Tiger Wood’s heroic and brilliant win on one leg (rather like Ben Hogan’s victories after his horrific car crash) have set sports writers away on naming their 10 best athletes of all time.

Here’s the Wellington Dompost’s Fred Woodcock’s list:

1. Muhammed Ali: ‘widely regarded as the sportsman of the 20th century’
2. Carl Lewis:’the best track and field athlete’
3. Pele: ‘widely regarded as the best footballer of all time’
4. Michael Jordan: ‘highest scoring average in the NBL’
5. Tiger Woods: ‘will undoubtedly eclipse any major records he currently doesn’t have’
6. Mark Spitz: ‘remains the only Olympian to win both a gold medal in every individual event he entered in a given year, and to set a world record in each event’
7. Haile Gebrsellaise: ‘two Olympic gold medals, eight world championships, and 25 word records’
8. Eddie Merckx: ‘the most successful and best all-round cyclist’
9. Don Bradman: ‘regarded as the best batsman to grace the game’
10. Rod Laver: ‘won 11 grand slams, including all four tournaments in the same calendar year twice.’

This seems like a good list to me, although I would dispute some of the placings.

The SMH also published an interesting article by Greg Baum on his 10 best:

Muhammed Ali; Pele; Lance Armstrong; Don Bradman; Jack Nicklaus; Roger Federer; Jesse Owens; Michael Schumacker; Mark Spitz; Michael Jordan.

The lists have five of the same athletes: Ali, Pele, Bradman, Spitz and Michael Jordan.

Baum prefers Federer as his tennis player over Laver. I’d support Laver on this one.

His two grand slams indicate that he was better on all surfaces than Federer, though both players won 80 per cent of all their matches.

Nicklaus over Woods?

I think we should wait until Woods’ career is finished until he is elevated above Nicklaus. This will happen.

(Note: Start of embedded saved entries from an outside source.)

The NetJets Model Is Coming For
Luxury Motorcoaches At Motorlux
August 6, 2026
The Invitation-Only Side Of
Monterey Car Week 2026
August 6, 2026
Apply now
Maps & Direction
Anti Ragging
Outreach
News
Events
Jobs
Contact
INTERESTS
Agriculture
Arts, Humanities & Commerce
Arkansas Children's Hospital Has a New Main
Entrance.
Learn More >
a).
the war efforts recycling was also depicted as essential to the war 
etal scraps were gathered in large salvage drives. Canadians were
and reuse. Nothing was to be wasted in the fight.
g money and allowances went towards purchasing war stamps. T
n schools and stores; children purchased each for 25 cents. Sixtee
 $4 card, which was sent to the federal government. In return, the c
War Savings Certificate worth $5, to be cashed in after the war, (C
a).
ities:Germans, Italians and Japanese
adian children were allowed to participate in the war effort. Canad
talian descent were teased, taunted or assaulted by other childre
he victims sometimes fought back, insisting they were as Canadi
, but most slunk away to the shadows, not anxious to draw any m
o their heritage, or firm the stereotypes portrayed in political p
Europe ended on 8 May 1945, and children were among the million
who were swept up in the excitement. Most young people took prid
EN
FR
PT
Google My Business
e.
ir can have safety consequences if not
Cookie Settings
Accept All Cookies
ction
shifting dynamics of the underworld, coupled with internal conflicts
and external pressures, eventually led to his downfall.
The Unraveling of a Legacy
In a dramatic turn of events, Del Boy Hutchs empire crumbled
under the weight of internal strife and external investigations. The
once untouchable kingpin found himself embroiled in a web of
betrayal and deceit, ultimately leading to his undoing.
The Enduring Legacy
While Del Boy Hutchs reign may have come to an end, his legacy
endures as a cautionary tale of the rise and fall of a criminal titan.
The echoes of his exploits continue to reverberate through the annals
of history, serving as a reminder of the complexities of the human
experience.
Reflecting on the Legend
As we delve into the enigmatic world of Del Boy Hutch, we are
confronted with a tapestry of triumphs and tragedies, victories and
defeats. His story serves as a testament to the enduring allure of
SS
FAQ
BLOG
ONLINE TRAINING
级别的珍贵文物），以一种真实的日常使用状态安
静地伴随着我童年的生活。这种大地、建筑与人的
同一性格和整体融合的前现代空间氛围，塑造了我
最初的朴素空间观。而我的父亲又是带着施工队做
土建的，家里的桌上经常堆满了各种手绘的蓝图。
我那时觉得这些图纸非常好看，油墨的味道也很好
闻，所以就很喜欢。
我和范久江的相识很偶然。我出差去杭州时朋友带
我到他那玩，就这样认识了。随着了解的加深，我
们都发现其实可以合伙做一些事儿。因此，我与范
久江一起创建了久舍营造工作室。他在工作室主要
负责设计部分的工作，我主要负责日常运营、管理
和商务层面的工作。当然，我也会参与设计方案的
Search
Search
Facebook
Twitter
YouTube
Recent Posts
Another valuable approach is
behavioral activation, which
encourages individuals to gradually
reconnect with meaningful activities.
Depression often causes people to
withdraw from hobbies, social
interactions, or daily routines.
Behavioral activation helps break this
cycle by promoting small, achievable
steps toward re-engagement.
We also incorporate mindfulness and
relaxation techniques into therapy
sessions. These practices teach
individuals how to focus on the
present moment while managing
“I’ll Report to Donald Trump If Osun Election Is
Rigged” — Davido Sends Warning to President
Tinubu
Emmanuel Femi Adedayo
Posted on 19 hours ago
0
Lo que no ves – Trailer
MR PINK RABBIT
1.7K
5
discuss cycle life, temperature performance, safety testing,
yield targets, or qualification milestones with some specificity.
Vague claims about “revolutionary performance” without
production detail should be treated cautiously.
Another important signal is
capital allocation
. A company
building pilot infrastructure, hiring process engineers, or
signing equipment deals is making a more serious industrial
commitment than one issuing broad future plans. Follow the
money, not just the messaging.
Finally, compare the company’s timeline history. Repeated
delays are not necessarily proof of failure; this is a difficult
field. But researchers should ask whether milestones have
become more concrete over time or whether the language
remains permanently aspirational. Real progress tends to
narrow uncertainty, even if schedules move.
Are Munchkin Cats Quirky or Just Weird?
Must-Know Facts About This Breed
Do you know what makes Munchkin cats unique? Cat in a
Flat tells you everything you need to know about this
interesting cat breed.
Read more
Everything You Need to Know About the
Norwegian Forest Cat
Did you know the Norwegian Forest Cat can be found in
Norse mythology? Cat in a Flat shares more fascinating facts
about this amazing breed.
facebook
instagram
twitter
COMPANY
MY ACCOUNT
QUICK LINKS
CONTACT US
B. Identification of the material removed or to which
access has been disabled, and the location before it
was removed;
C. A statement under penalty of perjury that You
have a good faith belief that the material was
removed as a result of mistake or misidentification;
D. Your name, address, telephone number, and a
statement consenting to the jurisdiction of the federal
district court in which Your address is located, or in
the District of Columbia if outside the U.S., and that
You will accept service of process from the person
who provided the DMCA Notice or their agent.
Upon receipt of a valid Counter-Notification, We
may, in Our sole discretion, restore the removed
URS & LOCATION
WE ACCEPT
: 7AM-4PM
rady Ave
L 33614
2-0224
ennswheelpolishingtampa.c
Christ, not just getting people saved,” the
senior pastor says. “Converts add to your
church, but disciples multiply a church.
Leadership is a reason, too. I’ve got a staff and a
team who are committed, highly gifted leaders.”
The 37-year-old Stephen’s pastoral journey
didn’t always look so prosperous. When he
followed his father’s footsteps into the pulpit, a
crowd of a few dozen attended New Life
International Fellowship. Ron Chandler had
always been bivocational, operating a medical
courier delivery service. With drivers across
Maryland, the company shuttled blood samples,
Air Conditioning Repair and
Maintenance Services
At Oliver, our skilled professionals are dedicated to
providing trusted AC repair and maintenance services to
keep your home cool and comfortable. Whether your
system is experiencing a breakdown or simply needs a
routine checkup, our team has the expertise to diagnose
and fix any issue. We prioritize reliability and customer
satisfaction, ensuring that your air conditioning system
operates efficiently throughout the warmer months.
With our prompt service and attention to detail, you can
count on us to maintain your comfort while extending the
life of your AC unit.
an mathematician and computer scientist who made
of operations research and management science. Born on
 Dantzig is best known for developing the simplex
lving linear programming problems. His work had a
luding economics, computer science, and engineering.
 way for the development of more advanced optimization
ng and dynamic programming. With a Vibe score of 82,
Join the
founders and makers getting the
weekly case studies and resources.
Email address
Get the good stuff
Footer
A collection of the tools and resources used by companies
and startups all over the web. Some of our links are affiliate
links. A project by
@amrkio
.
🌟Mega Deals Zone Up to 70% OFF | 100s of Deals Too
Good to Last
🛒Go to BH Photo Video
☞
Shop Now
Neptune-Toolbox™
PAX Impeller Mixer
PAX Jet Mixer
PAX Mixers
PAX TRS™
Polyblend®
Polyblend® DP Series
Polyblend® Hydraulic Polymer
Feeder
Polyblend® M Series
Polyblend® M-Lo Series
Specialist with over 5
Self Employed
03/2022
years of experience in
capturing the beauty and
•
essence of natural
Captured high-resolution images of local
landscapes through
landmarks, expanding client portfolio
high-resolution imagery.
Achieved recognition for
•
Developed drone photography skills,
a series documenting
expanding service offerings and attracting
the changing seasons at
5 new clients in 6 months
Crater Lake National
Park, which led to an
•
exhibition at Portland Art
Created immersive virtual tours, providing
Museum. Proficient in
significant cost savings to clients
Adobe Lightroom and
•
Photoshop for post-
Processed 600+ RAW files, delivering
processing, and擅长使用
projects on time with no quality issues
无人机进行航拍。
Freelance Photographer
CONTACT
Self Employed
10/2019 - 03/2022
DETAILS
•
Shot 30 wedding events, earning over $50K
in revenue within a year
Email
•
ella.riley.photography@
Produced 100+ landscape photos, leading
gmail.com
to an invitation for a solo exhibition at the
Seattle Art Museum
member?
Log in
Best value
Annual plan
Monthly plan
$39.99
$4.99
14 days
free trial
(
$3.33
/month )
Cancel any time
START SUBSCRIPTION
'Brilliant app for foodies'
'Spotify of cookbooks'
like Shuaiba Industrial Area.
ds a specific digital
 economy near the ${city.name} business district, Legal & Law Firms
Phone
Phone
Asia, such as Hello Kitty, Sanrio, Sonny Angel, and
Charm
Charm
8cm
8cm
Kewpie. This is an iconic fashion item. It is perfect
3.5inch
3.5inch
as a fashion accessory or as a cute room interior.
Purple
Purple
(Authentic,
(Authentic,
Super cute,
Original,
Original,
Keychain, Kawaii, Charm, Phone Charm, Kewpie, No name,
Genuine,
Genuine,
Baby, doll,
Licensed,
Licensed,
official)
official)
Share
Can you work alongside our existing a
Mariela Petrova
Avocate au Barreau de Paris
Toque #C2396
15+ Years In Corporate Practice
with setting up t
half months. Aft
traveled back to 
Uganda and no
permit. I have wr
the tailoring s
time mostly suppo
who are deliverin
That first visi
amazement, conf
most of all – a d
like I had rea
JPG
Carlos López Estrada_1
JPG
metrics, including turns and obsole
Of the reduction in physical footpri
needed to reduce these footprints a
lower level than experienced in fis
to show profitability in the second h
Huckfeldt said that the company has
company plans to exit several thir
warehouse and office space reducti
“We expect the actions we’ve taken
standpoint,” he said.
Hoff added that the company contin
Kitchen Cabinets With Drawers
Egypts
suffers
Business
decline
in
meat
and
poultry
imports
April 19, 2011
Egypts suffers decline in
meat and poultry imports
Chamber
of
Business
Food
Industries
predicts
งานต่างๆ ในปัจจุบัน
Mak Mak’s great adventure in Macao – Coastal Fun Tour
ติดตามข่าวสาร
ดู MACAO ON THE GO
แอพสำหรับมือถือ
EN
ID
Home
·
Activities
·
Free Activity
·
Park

Woods wins 28 per cent of the gold tournaments he enters, a phenomenal Bradman-like ratio given the fact that a golfer has to defeat everyone in the tournament, unlike, say, a tennis player who defeats only eight or so opponents to win a tournament.

Nicklaus won 12 per cent of his tournaments.

And to put these statistics into a context, Baum points out that Greg Norman won six per cent of his tournaments.

Jesse Owens over Carl Lewis?

Both were sprinters and long jump champions. Lewis won ten Olympic gold medals between 1984 and 1996. Jesse Owens won four gold medals at the only Olympics he ran at.

My inclination is for Jesse Owens for reasons purely of nostalgia for the Olympics before intensive coaching and drug-taking.

Eddie Merchx or Lance Armstrong?

The issue here seems to be specialisation (seven successive Tour de France’s for Armstrong) against all-round riding (in 1974 Merchx won cycling’s Triple Crown)

Greg Baum also throws up the names of squash’s Jahangir Khan (555 unbeaten matches in a row) and Heather Mackay (unbeaten in a 19-year career).

And Walter Lindrum, also unbeaten in 21 years and one of the few athletes whose extreme skill forced significant changes in the rules of his sport.

And finally, Baum reckons that Bradman is the greatest of the greats.

I would think that it is difficult to go past this assessment. Bradman’s average in Tests of 99.94 is more than 30 runs more than the next best, which includes Michael Hussey whose average is coming down from the 70s to the lower 60s as he plays more Tests.

It would be interesting to hear what readers of The Roar think about these best athletes lists.